Business leaders, meanwhile, said Texas would have trouble attracting highly educated workers and their families if the state’s science programs were seen as a laughingstock among biologists.

“The political games we are playing right now are going to burn us all,” said Eric Hennenhoefer, who owns Obsidian Software.

“Yeah we were going to build a $250 million dollar steel plant in your state, but then we looked at you high school science curriculum and pulled the plug.” I couldn’t find much about Obsidian Software other than it was founded in 1997 by three engineers. I looked into Obsidian’s hometown of Austin, Texas and it doesn’t even list them as one of Austin’s biggest employers, much less Texas. So I am not sure what qualifies Mr. Hennenhoefer as a “business leader”.
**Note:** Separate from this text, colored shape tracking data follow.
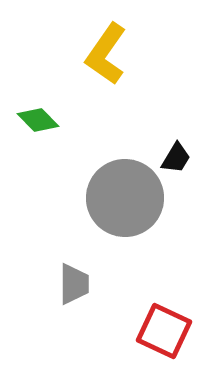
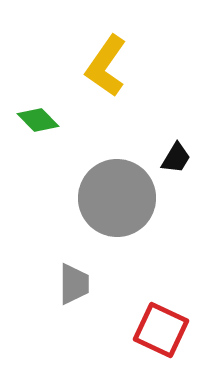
yellow L-shape: moved 12 px down
gray circle: moved 8 px left
red square: moved 3 px left, 1 px up
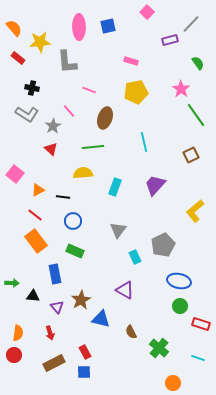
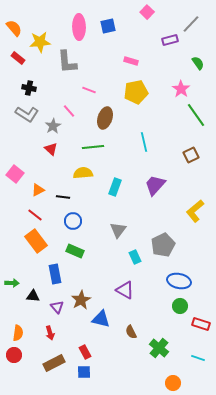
black cross at (32, 88): moved 3 px left
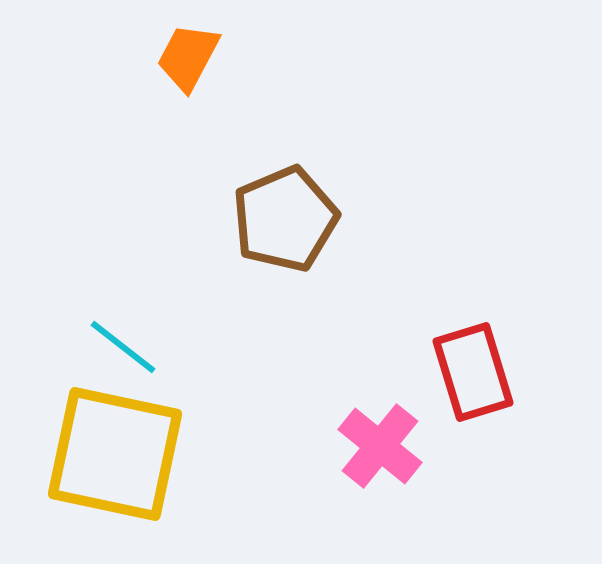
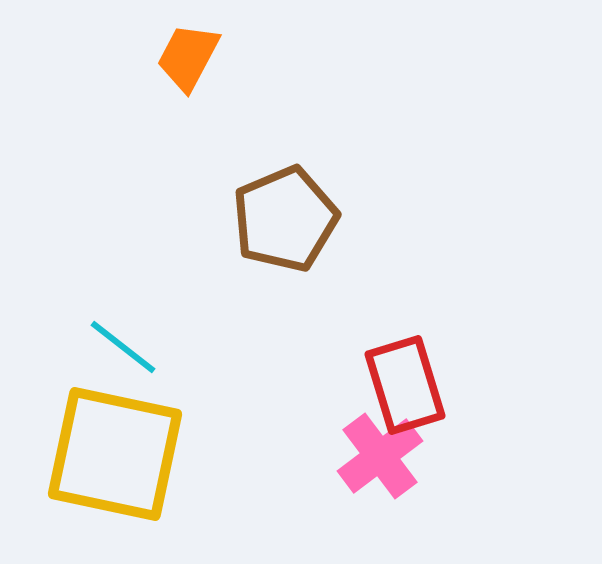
red rectangle: moved 68 px left, 13 px down
pink cross: moved 10 px down; rotated 14 degrees clockwise
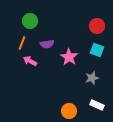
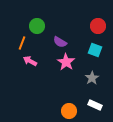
green circle: moved 7 px right, 5 px down
red circle: moved 1 px right
purple semicircle: moved 13 px right, 2 px up; rotated 40 degrees clockwise
cyan square: moved 2 px left
pink star: moved 3 px left, 5 px down
gray star: rotated 16 degrees counterclockwise
white rectangle: moved 2 px left
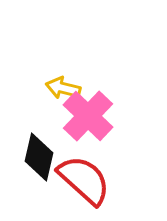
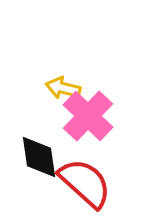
black diamond: rotated 21 degrees counterclockwise
red semicircle: moved 1 px right, 3 px down
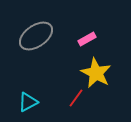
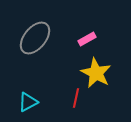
gray ellipse: moved 1 px left, 2 px down; rotated 16 degrees counterclockwise
red line: rotated 24 degrees counterclockwise
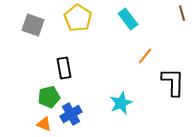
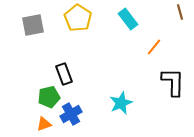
brown line: moved 2 px left, 1 px up
gray square: rotated 30 degrees counterclockwise
orange line: moved 9 px right, 9 px up
black rectangle: moved 6 px down; rotated 10 degrees counterclockwise
orange triangle: rotated 42 degrees counterclockwise
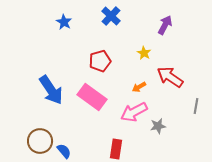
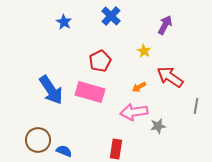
yellow star: moved 2 px up
red pentagon: rotated 10 degrees counterclockwise
pink rectangle: moved 2 px left, 5 px up; rotated 20 degrees counterclockwise
pink arrow: rotated 20 degrees clockwise
brown circle: moved 2 px left, 1 px up
blue semicircle: rotated 28 degrees counterclockwise
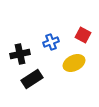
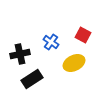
blue cross: rotated 35 degrees counterclockwise
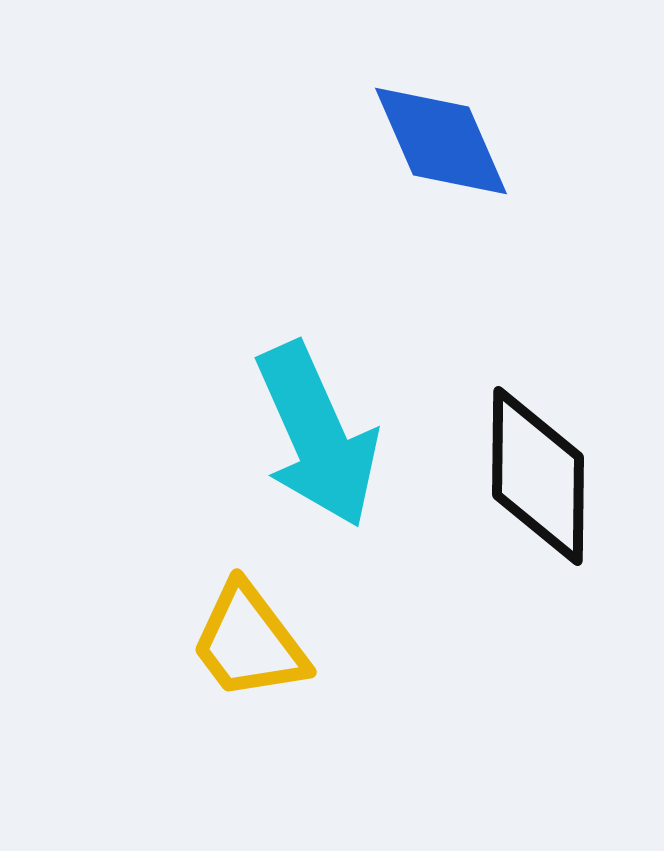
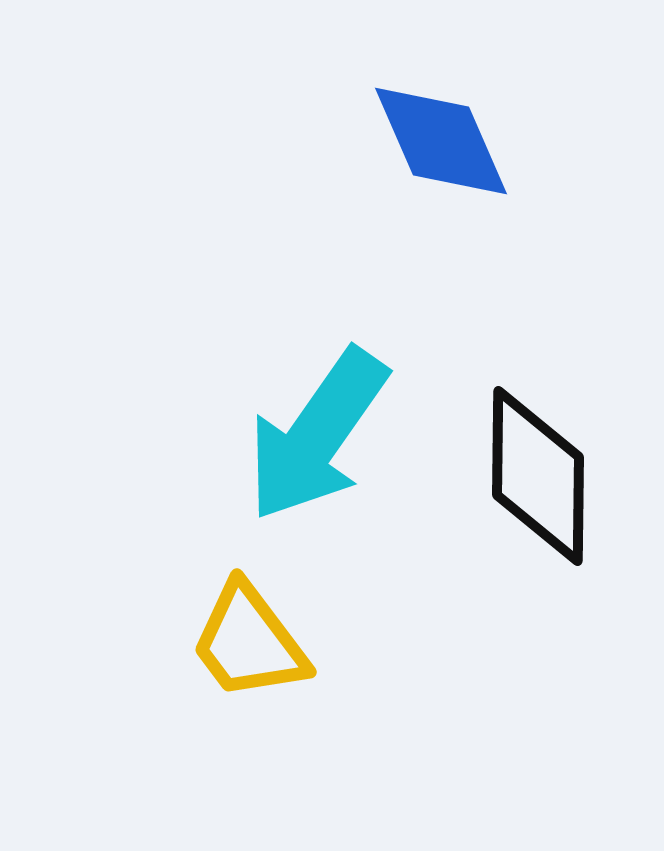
cyan arrow: rotated 59 degrees clockwise
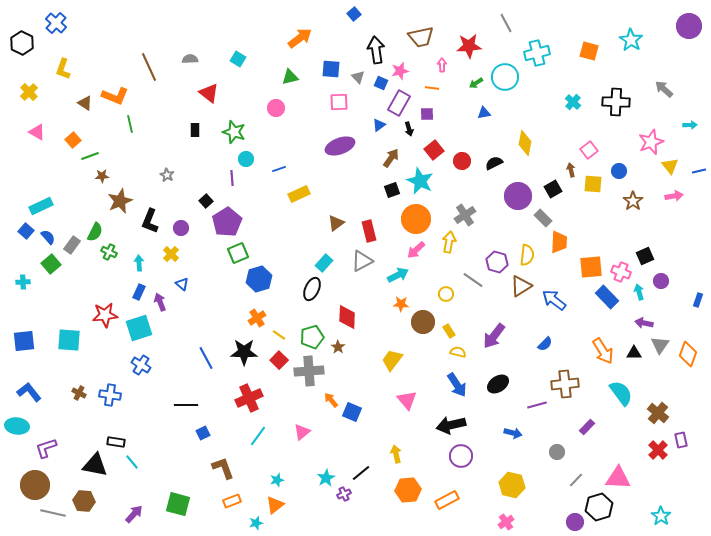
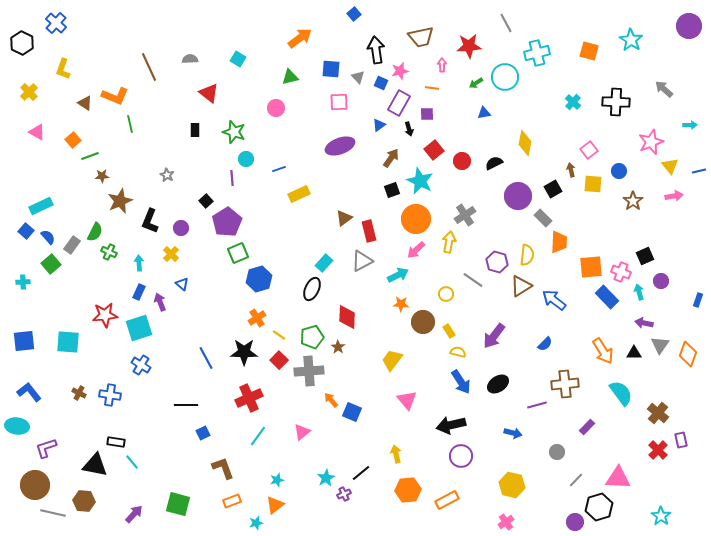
brown triangle at (336, 223): moved 8 px right, 5 px up
cyan square at (69, 340): moved 1 px left, 2 px down
blue arrow at (457, 385): moved 4 px right, 3 px up
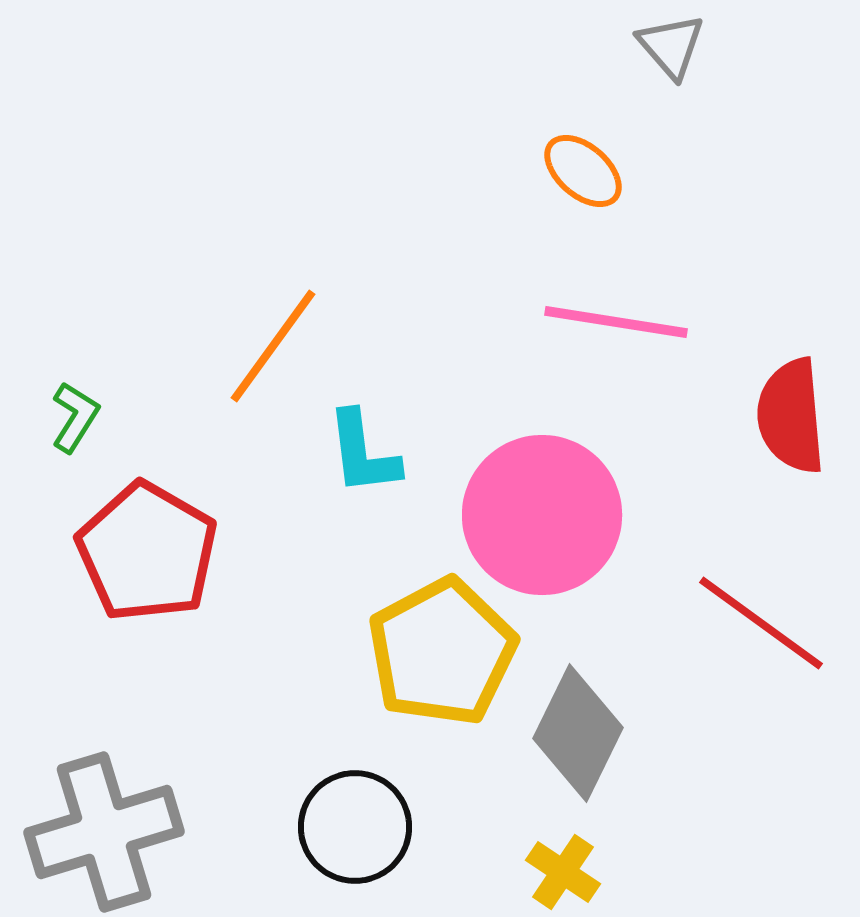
Really, in the grand scheme of things do employers really look at high school textbooks when deciding whether or not to relocate their business to a state? Even if they did, would the mere suggestion that perhaps the case for Darwinism is not as airtight as the dogma of the evolutionist priesthood makes it out to be serve as a signal for poor preparation and academic achievement? Those sorts of arguments are unserious and shrill, but all too often unchallenged. Give a company enough tax breaks and other incentives and they will move to your state. You can have the image of Charles Darwin branded on every high school student's forehead and if your business climate stinks, no one is moving there.

I don’t really have a dog in this fight. The public schools are free to do whatever they want. After all, no rational person sends their kid to a secularist government school and expects them to learn anything other than a secularist worldview that runs contrary to Christianity and the Bible. The only reasons I bring this up for comment are to remind parents that you cannot think that your kids in public schools are getting an education that is God-honoring and indeed what they are getting denies Christ and His Word, and also that your kids really aren’t getting much of an education at all when you look at how narrowly they define what knowledge is or is not approved and how much political and dogmatic agendas play into what your kids are learning. Text books, curriculum, teacher training, education programs at colleges, teachers unions all have an agenda and not much of it is supportive of the Christian worldview. There is a definite and intentional agenda defined by a secular worldview that drives what kids are learning in public schools and parents who choose to send their kids off to those schools need to get their collective heads out of the sand and realize not only what your kids are not getting (i.e. a Christian worldview education) but also what they are getting (i.e. an education that has as its core a denial of the basic truths of Christianity). There is no such thing as a value neutral educational choice, where and how your kids are educated may be one the most important decisions that a Christian parent makes. You and your kids will have to deal with the aftermath of that decision, one way or the other.